Aim of the exercise:
Whenever a line carries the word "care", pull it out of the entries.
(Beginning of Records supplied)
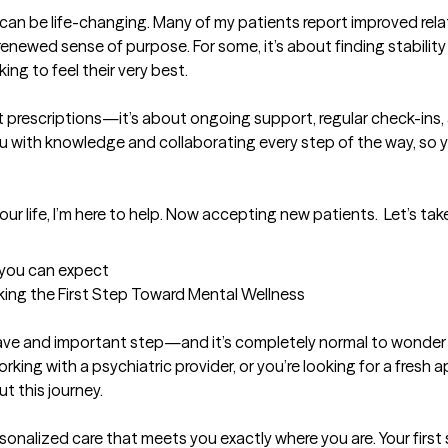
 can be life-changing. Many of my patients report improved relat
newed sense of purpose. For some, it’s about finding stability for
ing to feel their very best.

prescriptions—it’s about ongoing support, regular check-ins, 
u with knowledge and collaborating every step of the way, so yo
 your life, I’m here to help. Now accepting new patients.  Let’s 
t you can expect
king the First Step Toward Mental Wellness

rave and important step—and it’s completely normal to wonder w
working with a psychiatric provider, or you’re looking for a fresh a
 this journey.

onalized care that meets you exactly where you are. Your first 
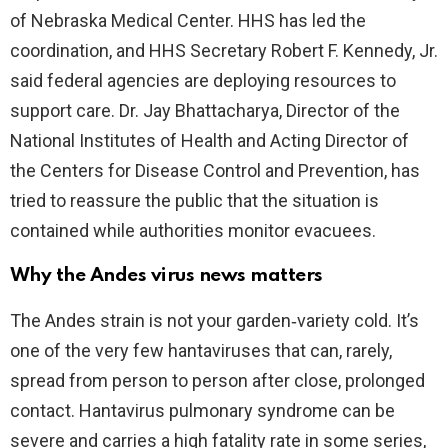
of Nebraska Medical Center. HHS has led the
coordination, and HHS Secretary Robert F. Kennedy, Jr.
said federal agencies are deploying resources to
support care. Dr. Jay Bhattacharya, Director of the
National Institutes of Health and Acting Director of
the Centers for Disease Control and Prevention, has
tried to reassure the public that the situation is
contained while authorities monitor evacuees.
Why the Andes virus news matters
The Andes strain is not your garden‑variety cold. It’s
one of the very few hantaviruses that can, rarely,
spread from person to person after close, prolonged
contact. Hantavirus pulmonary syndrome can be
severe and carries a high fatality rate in some series,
(End of Records supplied)
Finished exercise:
onalized care that meets you exactly where you are. Your first 
support care. Dr. Jay Bhattacharya, Director of the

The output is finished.